ESPE2018 Free Communications Diabetes and Insulin 1 (6 abstracts)
aDiabetes Unit, Pediatric Department, Ain Shams University, Cairo, Egypt; bClinical Pathology Department, Ain Shams University, Cairo, Egypt; cPhysical Medicine Rheumatology and Rehabilitation, Department, Ain Shams University, Cairo, Egypt
Background: Electrophysiological techniques allowed identification of sub-clinical pathological changes and early diagnosis of diabetic peripheral neuropathy (PN). Neopterin is a marker of inflammation and cellular immune response that is elevated in conditions of T-cell or macrophages activation. Diabetic peripheral neuropathy (PN) is associated with inflammatory/immune processes and therefore, we hypothesized that neopterin could be used as a marker of neuropathy in type 1 diabetes mellitus (T1DM).
Objectives: To measure neopterin levels in 60 children and adolescents with type 1 diabetes mellitus (T1DM) compared with 30 age- and sex-matched healthy controls and to assess its possible relation to glycemic control, PN and nerve conduction studies (NCS).
Methods: Sixty patients ≤18 years and >5 years disease duration were subjected to neurological assessment by neuropathy disability score (NDS) and NCS for median, ulnar, posterior tibial and common peroneal nerves. Mean fasting blood glucose, lipid profile, HbA1c, high sensitivity C-reactive protein (hs-CRP) and serum neopterin levels by enzyme linked immunosorbent assay were measured.

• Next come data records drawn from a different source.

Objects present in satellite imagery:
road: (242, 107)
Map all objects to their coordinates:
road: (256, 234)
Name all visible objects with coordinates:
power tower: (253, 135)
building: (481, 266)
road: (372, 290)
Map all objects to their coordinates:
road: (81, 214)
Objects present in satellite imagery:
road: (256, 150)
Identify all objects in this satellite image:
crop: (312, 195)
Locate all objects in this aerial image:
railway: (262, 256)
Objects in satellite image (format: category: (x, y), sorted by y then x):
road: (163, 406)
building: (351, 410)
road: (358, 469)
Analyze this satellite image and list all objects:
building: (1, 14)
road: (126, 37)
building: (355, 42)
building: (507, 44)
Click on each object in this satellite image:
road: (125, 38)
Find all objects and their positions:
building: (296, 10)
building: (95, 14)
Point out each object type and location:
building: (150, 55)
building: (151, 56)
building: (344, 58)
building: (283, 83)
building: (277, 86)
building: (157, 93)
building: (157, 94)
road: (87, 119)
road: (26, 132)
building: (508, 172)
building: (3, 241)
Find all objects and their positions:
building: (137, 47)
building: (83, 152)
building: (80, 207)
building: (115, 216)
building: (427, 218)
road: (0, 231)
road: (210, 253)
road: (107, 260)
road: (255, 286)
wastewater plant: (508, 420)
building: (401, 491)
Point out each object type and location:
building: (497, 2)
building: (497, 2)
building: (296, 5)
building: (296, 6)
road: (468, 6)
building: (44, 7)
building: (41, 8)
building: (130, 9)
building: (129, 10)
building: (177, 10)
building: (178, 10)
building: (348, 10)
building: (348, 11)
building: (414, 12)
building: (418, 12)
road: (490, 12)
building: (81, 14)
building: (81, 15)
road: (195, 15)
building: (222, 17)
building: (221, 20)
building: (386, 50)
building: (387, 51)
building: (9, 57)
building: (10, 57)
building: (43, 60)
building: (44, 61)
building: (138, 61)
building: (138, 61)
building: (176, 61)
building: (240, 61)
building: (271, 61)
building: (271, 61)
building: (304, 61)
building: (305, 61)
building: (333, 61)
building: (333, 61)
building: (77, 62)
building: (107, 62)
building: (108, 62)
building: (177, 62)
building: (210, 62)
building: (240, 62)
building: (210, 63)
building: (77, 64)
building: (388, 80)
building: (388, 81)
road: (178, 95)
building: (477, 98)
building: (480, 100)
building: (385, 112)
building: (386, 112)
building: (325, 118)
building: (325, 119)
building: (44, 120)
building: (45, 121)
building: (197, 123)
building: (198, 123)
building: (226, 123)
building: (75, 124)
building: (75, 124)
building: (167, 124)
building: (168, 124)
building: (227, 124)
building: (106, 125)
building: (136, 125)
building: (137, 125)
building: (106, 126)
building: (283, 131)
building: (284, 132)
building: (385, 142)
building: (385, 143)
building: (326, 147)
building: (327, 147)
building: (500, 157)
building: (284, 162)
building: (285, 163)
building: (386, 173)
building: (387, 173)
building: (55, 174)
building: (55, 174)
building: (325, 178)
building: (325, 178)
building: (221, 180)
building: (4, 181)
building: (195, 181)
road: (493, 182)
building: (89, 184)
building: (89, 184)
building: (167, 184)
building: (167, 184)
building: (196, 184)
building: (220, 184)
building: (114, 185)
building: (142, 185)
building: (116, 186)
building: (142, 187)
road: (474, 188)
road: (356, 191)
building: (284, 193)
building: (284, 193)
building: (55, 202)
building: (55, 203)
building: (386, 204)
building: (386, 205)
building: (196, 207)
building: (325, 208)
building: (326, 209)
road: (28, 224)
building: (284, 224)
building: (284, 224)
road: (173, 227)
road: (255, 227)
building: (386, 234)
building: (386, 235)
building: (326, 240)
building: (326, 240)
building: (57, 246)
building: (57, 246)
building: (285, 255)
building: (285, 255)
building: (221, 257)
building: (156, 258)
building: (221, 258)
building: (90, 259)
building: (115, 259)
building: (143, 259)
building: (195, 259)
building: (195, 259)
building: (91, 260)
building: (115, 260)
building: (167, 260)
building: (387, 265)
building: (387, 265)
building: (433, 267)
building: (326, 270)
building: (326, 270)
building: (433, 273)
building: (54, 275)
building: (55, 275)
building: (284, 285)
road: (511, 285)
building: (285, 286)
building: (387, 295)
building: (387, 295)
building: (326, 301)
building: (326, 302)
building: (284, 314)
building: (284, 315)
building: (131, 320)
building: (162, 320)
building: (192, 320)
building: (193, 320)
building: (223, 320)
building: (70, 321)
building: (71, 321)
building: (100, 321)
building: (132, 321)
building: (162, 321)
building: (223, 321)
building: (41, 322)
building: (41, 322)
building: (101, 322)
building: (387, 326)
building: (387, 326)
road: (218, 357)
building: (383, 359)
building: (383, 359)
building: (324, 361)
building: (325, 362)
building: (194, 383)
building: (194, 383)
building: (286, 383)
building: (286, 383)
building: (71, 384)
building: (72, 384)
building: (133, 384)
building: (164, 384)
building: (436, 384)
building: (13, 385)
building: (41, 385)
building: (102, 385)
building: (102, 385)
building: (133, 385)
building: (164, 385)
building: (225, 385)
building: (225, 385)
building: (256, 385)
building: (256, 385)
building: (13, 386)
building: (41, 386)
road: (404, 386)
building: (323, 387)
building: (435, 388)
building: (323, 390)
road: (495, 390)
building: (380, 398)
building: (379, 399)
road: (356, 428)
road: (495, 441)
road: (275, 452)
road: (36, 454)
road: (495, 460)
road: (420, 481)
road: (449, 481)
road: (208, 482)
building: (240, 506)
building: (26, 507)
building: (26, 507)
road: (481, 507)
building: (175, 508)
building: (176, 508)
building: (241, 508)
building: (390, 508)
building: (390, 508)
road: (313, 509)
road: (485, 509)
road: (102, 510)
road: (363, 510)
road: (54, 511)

Results: The frequency of PN according to NDS was 40 (66.7%) patients out of 60, while NCS confirmed that 30 (50%) patients had this complication. Neopterin levels were significantly higher in patients with DPN than those without (median (IQR), 53.5 (35 60) nmol/l vs 17 (13 32) nmol/l) and healthy controls (5.0 (3.2 7.0) nmol/l) (P<0.001). Significant positive correlations were found between neopterin levels and HbA1c (r=0.560, P=0.005), serum creatinine (r=0.376, P=0.003), total cholesterol (r=0.405, P=0.026) and hs-CRP (r=0.425, P=0.012) among patients with DPN. Neopterin levels were positively correlated to motor latency of tibial and common peroneal nerves as well as motor and sensory latencies of median and ulnar nerves. Logistic regression analysis revealed that neopterin was a significant independent variable related to DN (Odds ratio, 2.976). According to ROC curve analysis, neopterin cutoff value 32 nmol/l could differentiate patients with and without DPN with 100% sensitivity and 96.7% specificity.
Conclusions: Diabetic peripheral neuropathy occur in both sensory and motor nerves in children and adolescents with T1DM, even before the presence of symptoms. Nerve conduction changes in lower limbs are more common than that in the upper extremities.The strong relation between neopterin and nerve conduction parameters supports its use as a reliable serum biomarker for PN in T1DM.Our study highlights the role of inflammation and cellular immune activation in the pathophysiology of diabetic neuropathy and introduces neopterin as a future therapeutic target.